Dr. Lambert pointed out that the alignment of Cathedral Caverns is actually pretty remarkable. In some other caves, you have to go down, down, down to access the cave. Cathedral is actually very horizontal right in the side of a mountain.

Goliath – the world’s largest cave column – still stuns as it always does. It’s one of Cathedral’s most beloved features.

“Just about every cave you enter will have some world records and this is one of Cathedral’s,” Dr. Lambert said.

Just beyond Goliath is another of Cathedral’s most beloved features – the Frozen Waterfall. Water was really flowing over the Frozen Waterfall on the tour and one of the scientists commented on it.

“It’s flowing so fast because there’s a recirculating pump in it,” Dr. Lambert said with a grin.

Many of the cave’s most distinctive features have water pools that reflect the feature. They’re all manmade. Dr. Lambert said there’s very little naturally standing water in the cave.

Much of the work of the University of Alabama students took place in “The Crystal Room” well beyond the bounds of the regular path and tour. Dr. Lambert also gave some insight into why it’s called “The Crystal Room.”

There are no actual crystals in it. But the many formations are delicate.

“You know how a singer with a high-pitched voice can break glass?” Dr. Lambert said. “It’s said that if that singer were singing in that room, it would break the formations like crystal.”
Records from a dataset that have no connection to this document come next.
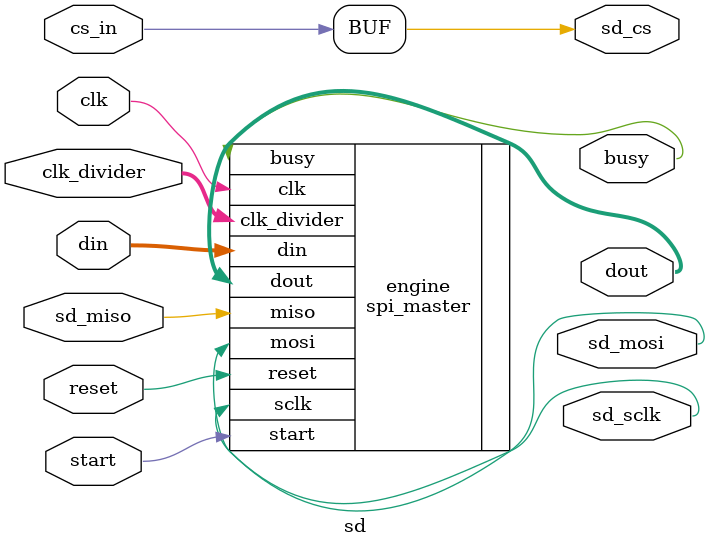
<source format=sv>
module sd (
    input  logic       clk,
    input  logic       reset,
    input  logic [7:0] din,
    input  logic [7:0] clk_divider,
    input  logic       start,
    input  logic       cs_in,      // CS control from CPU
    output logic [7:0] dout,
    output logic       busy,
    
    // Physical Pins
    output logic       sd_cs,
    output logic       sd_sclk,
    output logic       sd_mosi,
    input  logic       sd_miso
);

    // Pass the CS register directly to the pin
    assign sd_cs = cs_in;

    // Instantiate the engine
    spi_master engine (
        .clk(clk),
        .reset(reset),
        .din(din),
        .clk_divider(clk_divider),
        .start(start),
        .dout(dout),
        .busy(busy),
        .sclk(sd_sclk),
        .mosi(sd_mosi),
        .miso(sd_miso)
    );

endmodule
</source>
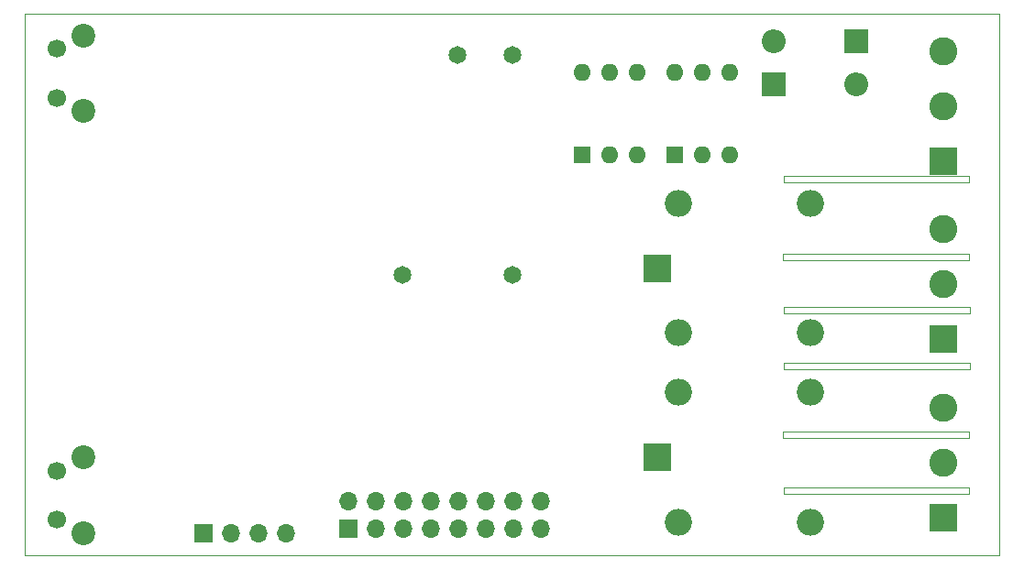
<source format=gbs>
G04 #@! TF.GenerationSoftware,KiCad,Pcbnew,7.0.1*
G04 #@! TF.CreationDate,2023-06-22T15:14:40+02:00*
G04 #@! TF.ProjectId,CaptorBoard,43617074-6f72-4426-9f61-72642e6b6963,rev?*
G04 #@! TF.SameCoordinates,Original*
G04 #@! TF.FileFunction,Soldermask,Bot*
G04 #@! TF.FilePolarity,Negative*
%FSLAX46Y46*%
G04 Gerber Fmt 4.6, Leading zero omitted, Abs format (unit mm)*
G04 Created by KiCad (PCBNEW 7.0.1) date 2023-06-22 15:14:40*
%MOMM*%
%LPD*%
G01*
G04 APERTURE LIST*
%ADD10R,1.700000X1.700000*%
%ADD11O,1.700000X1.700000*%
%ADD12R,2.200000X2.200000*%
%ADD13O,2.200000X2.200000*%
%ADD14R,2.600000X2.600000*%
%ADD15C,2.600000*%
%ADD16C,2.200000*%
%ADD17C,1.700000*%
%ADD18R,1.600000X1.600000*%
%ADD19O,1.600000X1.600000*%
%ADD20R,2.500000X2.500000*%
%ADD21O,2.500000X2.500000*%
%ADD22C,1.650000*%
G04 #@! TA.AperFunction,Profile*
%ADD23C,0.100000*%
G04 #@! TD*
G04 APERTURE END LIST*
D10*
X124891800Y-97536000D03*
D11*
X124891800Y-94996000D03*
X127431800Y-97536000D03*
X127431800Y-94996000D03*
X129971800Y-97536000D03*
X129971800Y-94996000D03*
X132511800Y-97536000D03*
X132511800Y-94996000D03*
X135051800Y-97536000D03*
X135051800Y-94996000D03*
X137591800Y-97536000D03*
X137591800Y-94996000D03*
X140131800Y-97536000D03*
X140131800Y-94996000D03*
X142671800Y-97536000D03*
X142671800Y-94996000D03*
D12*
X164190000Y-56500000D03*
D13*
X171810000Y-56500000D03*
D12*
X171810000Y-52500000D03*
D13*
X164190000Y-52500000D03*
D14*
X179805000Y-63585000D03*
D15*
X179805000Y-58505000D03*
X179805000Y-53425000D03*
D16*
X100425000Y-98000000D03*
X100425000Y-91000000D03*
D17*
X97925000Y-96750000D03*
X97925000Y-92250000D03*
D16*
X100425000Y-59000000D03*
X100425000Y-52000000D03*
D17*
X97925000Y-57750000D03*
X97925000Y-53250000D03*
D18*
X154975000Y-63000000D03*
D19*
X157515000Y-63000000D03*
X160055000Y-63000000D03*
X160055000Y-55380000D03*
X157515000Y-55380000D03*
X154975000Y-55380000D03*
D18*
X146475000Y-63000000D03*
D19*
X149015000Y-63000000D03*
X151555000Y-63000000D03*
X151555000Y-55380000D03*
X149015000Y-55380000D03*
X146475000Y-55380000D03*
D11*
X119110600Y-97993200D03*
X116570600Y-97993200D03*
X114030600Y-97993200D03*
D10*
X111490600Y-97993200D03*
D20*
X153372500Y-73500000D03*
D21*
X155372500Y-79500000D03*
X167572500Y-79500000D03*
X167572500Y-67500000D03*
X155372500Y-67500000D03*
D14*
X179805000Y-96585000D03*
D15*
X179805000Y-91505000D03*
X179805000Y-86425000D03*
D22*
X140000000Y-74160000D03*
X129840000Y-74160000D03*
X134920000Y-53840000D03*
X140000000Y-53840000D03*
D14*
X179805000Y-80085000D03*
D15*
X179805000Y-75005000D03*
X179805000Y-69925000D03*
D20*
X153372500Y-91000000D03*
D21*
X155372500Y-97000000D03*
X167572500Y-97000000D03*
X167572500Y-85000000D03*
X155372500Y-85000000D03*
D23*
X95000000Y-50000000D02*
X185000000Y-50000000D01*
X165080300Y-77063600D02*
X182239300Y-77063600D01*
X182239300Y-77663600D01*
X165080300Y-77663600D01*
X165080300Y-77063600D01*
X95000000Y-100000000D02*
X95000000Y-50000000D01*
X185000000Y-100000000D02*
X95000000Y-100000000D01*
X165080300Y-82219800D02*
X182239300Y-82219800D01*
X182239300Y-82819800D01*
X165080300Y-82819800D01*
X165080300Y-82219800D01*
X185000000Y-50000000D02*
X185000000Y-100000000D01*
X165042200Y-72212200D02*
X182201200Y-72212200D01*
X182201200Y-72812200D01*
X165042200Y-72812200D01*
X165042200Y-72212200D01*
X165029500Y-88630200D02*
X182188500Y-88630200D01*
X182188500Y-89230200D01*
X165029500Y-89230200D01*
X165029500Y-88630200D01*
X165054900Y-93735600D02*
X182213900Y-93735600D01*
X182213900Y-94335600D01*
X165054900Y-94335600D01*
X165054900Y-93735600D01*
X165054900Y-64947800D02*
X182213900Y-64947800D01*
X182213900Y-65547800D01*
X165054900Y-65547800D01*
X165054900Y-64947800D01*
M02*

</source>
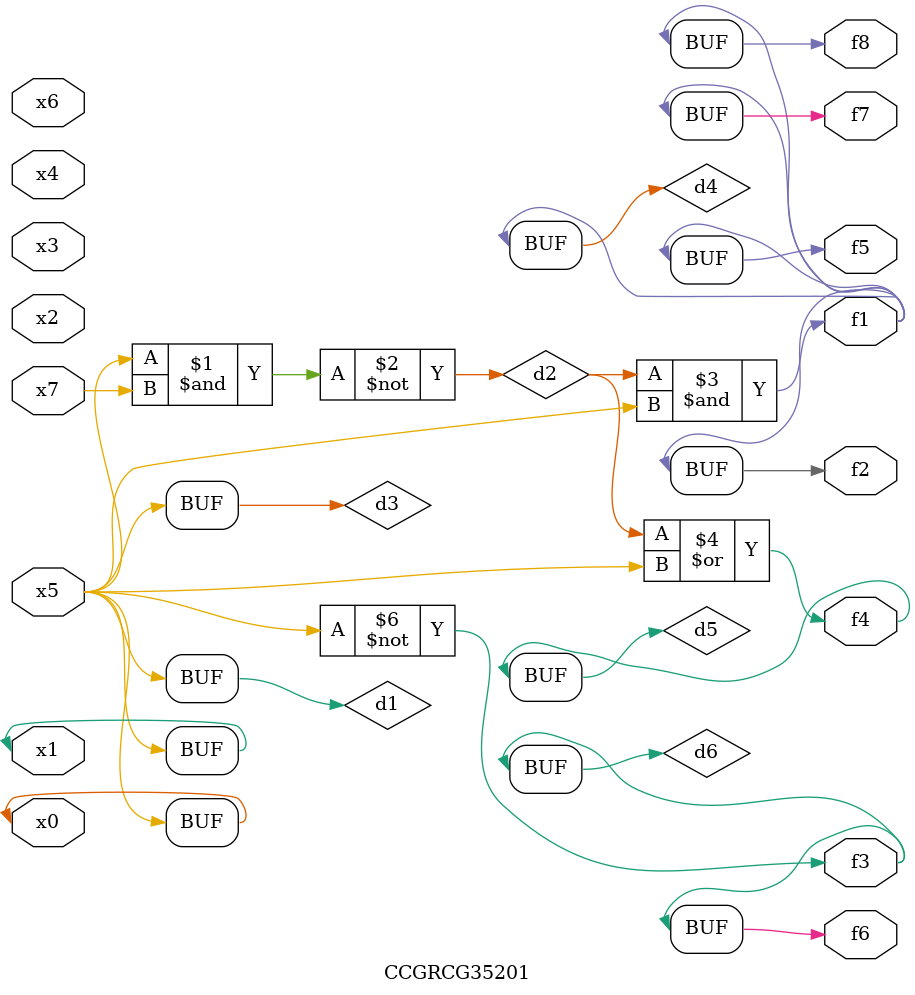
<source format=v>
module CCGRCG35201(
	input x0, x1, x2, x3, x4, x5, x6, x7,
	output f1, f2, f3, f4, f5, f6, f7, f8
);

	wire d1, d2, d3, d4, d5, d6;

	buf (d1, x0, x5);
	nand (d2, x5, x7);
	buf (d3, x0, x1);
	and (d4, d2, d3);
	or (d5, d2, d3);
	nor (d6, d1, d3);
	assign f1 = d4;
	assign f2 = d4;
	assign f3 = d6;
	assign f4 = d5;
	assign f5 = d4;
	assign f6 = d6;
	assign f7 = d4;
	assign f8 = d4;
endmodule

</source>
Dr. Lambert – a former college baseball player – is not a small guy. But he led most of the student expeditions to the back of the cave. It required going over the rail at the end of the main trail, scrambling down a rip-rap like boulder canyon, then carefully maneuvering the unlit depths of the cave.

The trek requires head lamps, helmets and knee pads.

“You never go or come the same way because of the ruggedness,” he said.

He added that the students would always “book it” in the developed part of the cave, then make the perilous trek into the far reaches of the cave. No one got injured during the research, other than the odd scrape and sore muscle afterwards.

A few findings from the research are:

• Differences in the size of microscopic crystals that form in stalagmites during winter vs. summer can cause visible couples, or bands, similar to trees.

• Every drip in a cave is different due to the different paths water travels through the bedrock above. The device used to record drip rates is playfully named a “Stalagmate®.”

• When groundwater emerges from the cave ceiling, dissolved bicarbonate and calcium ions form solid calcium carbonate, resulting in the cave formations (or speleothems) we see today. The process releases carbon dioxide into the cave’s atmosphere and produces a small amount of water.

• Rainfall amount and chemistry change seasonally and annually.

• The chemical composition of cave water is affected by the chemistry of the rainfall as well as the water’s interaction with the bedrock through which is passes. Changes in the chemistry of the water are often passed on to the minerals. By studying the chemistry of present-day cave waters and calcite deposition, we can make interpretations about past rainfall patterns based on the chemistry of much older calcite.

Most of the active research ended in 2019, although Dr. Lambert said if he were to have a master’s-level student, he would not be averse to starting it back up.

(Note: Dr. Joe Lambert is a close personal friend of the author. They hunt and fish together whenever they get the chance.)